Instructions for the task — Would you please return the lines of the entries below starting at the line that has "thumb mcp: (798, 601)" and ending at the line that has "pinky pip: (585, 802)", both included, exactly as they are?

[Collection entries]
*** Begin section ***

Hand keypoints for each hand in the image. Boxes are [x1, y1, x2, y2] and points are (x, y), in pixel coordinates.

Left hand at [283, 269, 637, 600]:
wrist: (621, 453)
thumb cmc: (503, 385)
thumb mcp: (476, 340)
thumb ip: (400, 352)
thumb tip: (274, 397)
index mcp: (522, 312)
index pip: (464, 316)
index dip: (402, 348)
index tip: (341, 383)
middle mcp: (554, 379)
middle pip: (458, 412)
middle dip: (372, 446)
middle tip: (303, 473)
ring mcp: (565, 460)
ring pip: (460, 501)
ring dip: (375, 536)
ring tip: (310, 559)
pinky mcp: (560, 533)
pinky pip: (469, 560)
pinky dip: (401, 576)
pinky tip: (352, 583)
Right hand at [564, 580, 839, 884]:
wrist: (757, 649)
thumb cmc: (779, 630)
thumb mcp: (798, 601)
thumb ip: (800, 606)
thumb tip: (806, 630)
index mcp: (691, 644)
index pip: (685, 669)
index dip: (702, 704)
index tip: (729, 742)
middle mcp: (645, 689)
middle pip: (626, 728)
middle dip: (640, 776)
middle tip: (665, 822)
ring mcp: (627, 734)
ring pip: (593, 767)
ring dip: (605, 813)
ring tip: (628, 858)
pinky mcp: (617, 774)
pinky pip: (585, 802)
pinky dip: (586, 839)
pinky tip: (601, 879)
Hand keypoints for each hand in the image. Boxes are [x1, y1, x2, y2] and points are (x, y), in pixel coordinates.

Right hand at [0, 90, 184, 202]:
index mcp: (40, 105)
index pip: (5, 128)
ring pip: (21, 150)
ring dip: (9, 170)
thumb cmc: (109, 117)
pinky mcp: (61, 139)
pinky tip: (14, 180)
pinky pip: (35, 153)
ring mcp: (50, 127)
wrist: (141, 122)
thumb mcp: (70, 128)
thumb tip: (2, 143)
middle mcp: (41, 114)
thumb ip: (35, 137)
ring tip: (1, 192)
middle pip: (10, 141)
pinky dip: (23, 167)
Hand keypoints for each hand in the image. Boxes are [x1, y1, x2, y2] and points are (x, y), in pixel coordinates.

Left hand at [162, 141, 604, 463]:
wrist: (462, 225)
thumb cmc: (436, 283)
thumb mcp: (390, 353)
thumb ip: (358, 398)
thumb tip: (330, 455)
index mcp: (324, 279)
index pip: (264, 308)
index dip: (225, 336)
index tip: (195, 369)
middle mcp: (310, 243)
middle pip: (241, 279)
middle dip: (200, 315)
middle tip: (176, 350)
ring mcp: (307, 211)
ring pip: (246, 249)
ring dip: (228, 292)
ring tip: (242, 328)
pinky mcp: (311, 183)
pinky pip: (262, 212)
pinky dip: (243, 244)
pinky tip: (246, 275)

*** End section ***

Output for this task —
thumb mcp: (798, 601)
thumb ip: (800, 606)
thumb tip: (806, 630)
index mcp: (691, 644)
index pip: (685, 669)
index dip: (702, 704)
index tip: (729, 742)
middle mcp: (645, 689)
middle pip: (626, 728)
middle dip: (640, 776)
middle tip: (665, 822)
ring mcp: (627, 734)
ring pip: (593, 767)
ring dip: (605, 813)
ring tip: (628, 858)
pinky mcp: (617, 774)
pinky pip: (585, 802)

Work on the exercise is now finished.